--- PROMPT ---
So that the copy stays text only, transcribe the data below exactly and exclude the images.

*** COLLECTED DATA ***

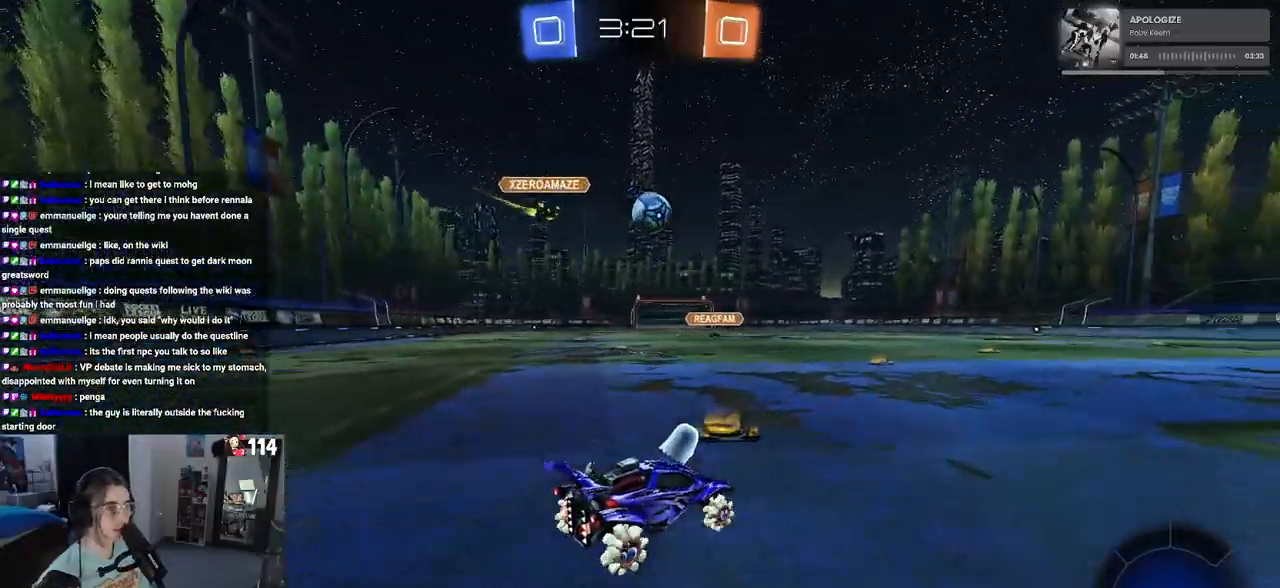
{"buttons": ["R2"], "left_stick": "down-right", "right_stick": "center", "events": [[300, "left_stick", "down-right"]]}
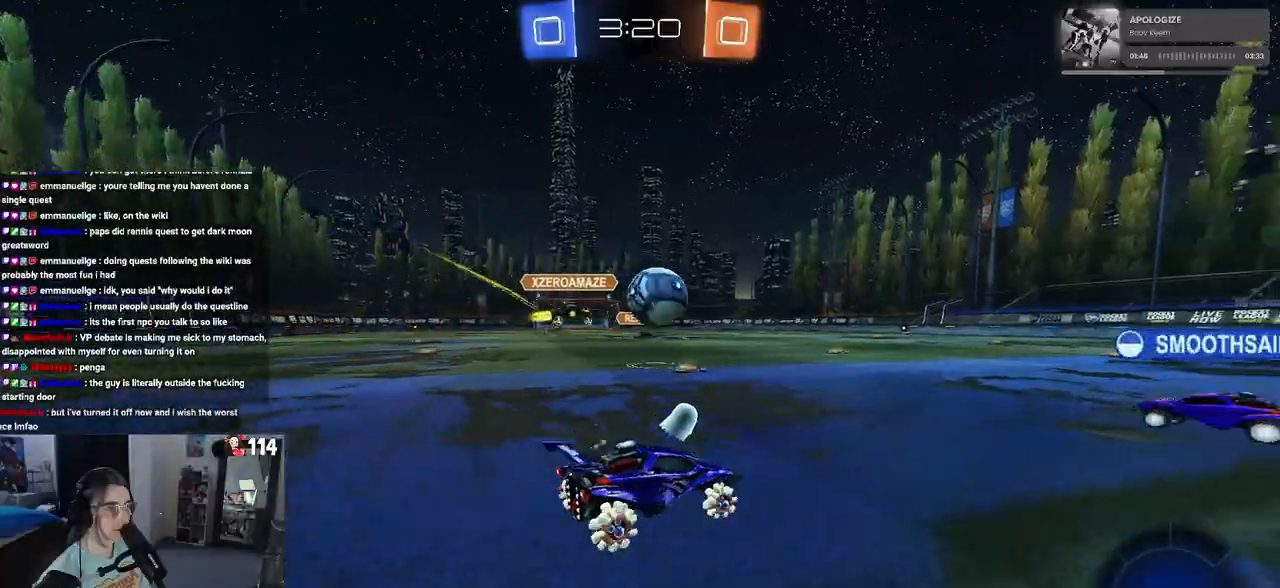
{"buttons": ["R2"], "left_stick": "left", "right_stick": "center", "events": [[283, "left_stick", "center"], [383, "left_stick", "left"]]}
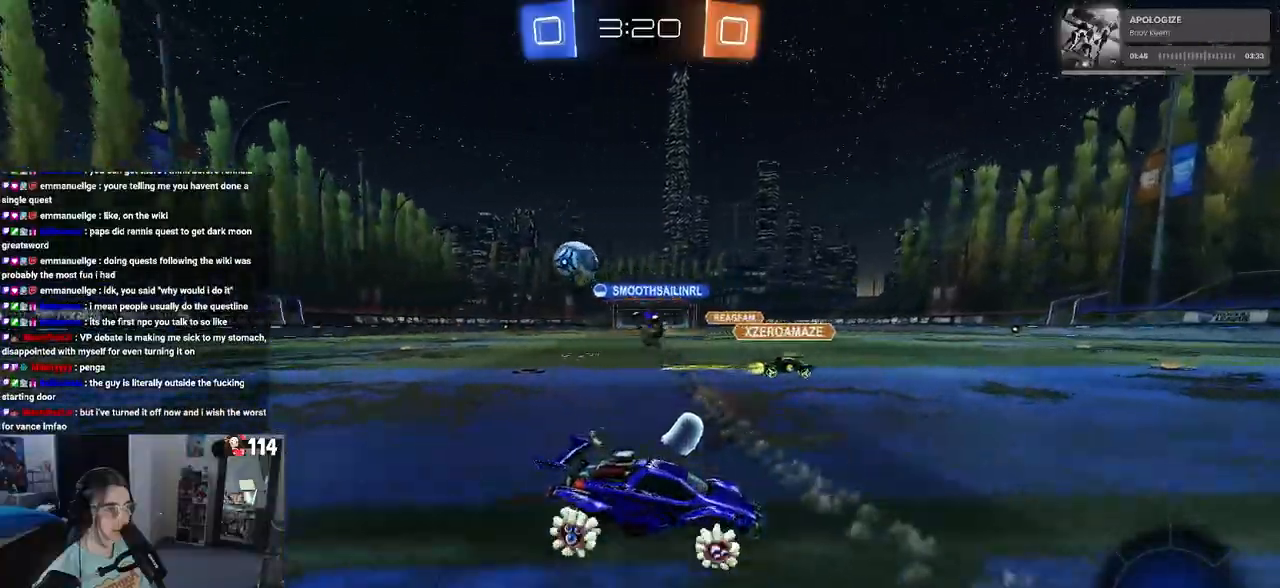
{"buttons": ["SQUARE", "R2"], "left_stick": "left", "right_stick": "center", "events": [[467, "SQUARE", "down"]]}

***

--- WRITTEN RESPONSE ---
{"buttons": ["R2"], "left_stick": "down-right", "right_stick": "center", "events": [[300, "left_stick", "down-right"]]}
{"buttons": ["R2"], "left_stick": "left", "right_stick": "center", "events": [[283, "left_stick", "center"], [383, "left_stick", "left"]]}
{"buttons": ["SQUARE", "R2"], "left_stick": "left", "right_stick": "center", "events": [[467, "SQUARE", "down"]]}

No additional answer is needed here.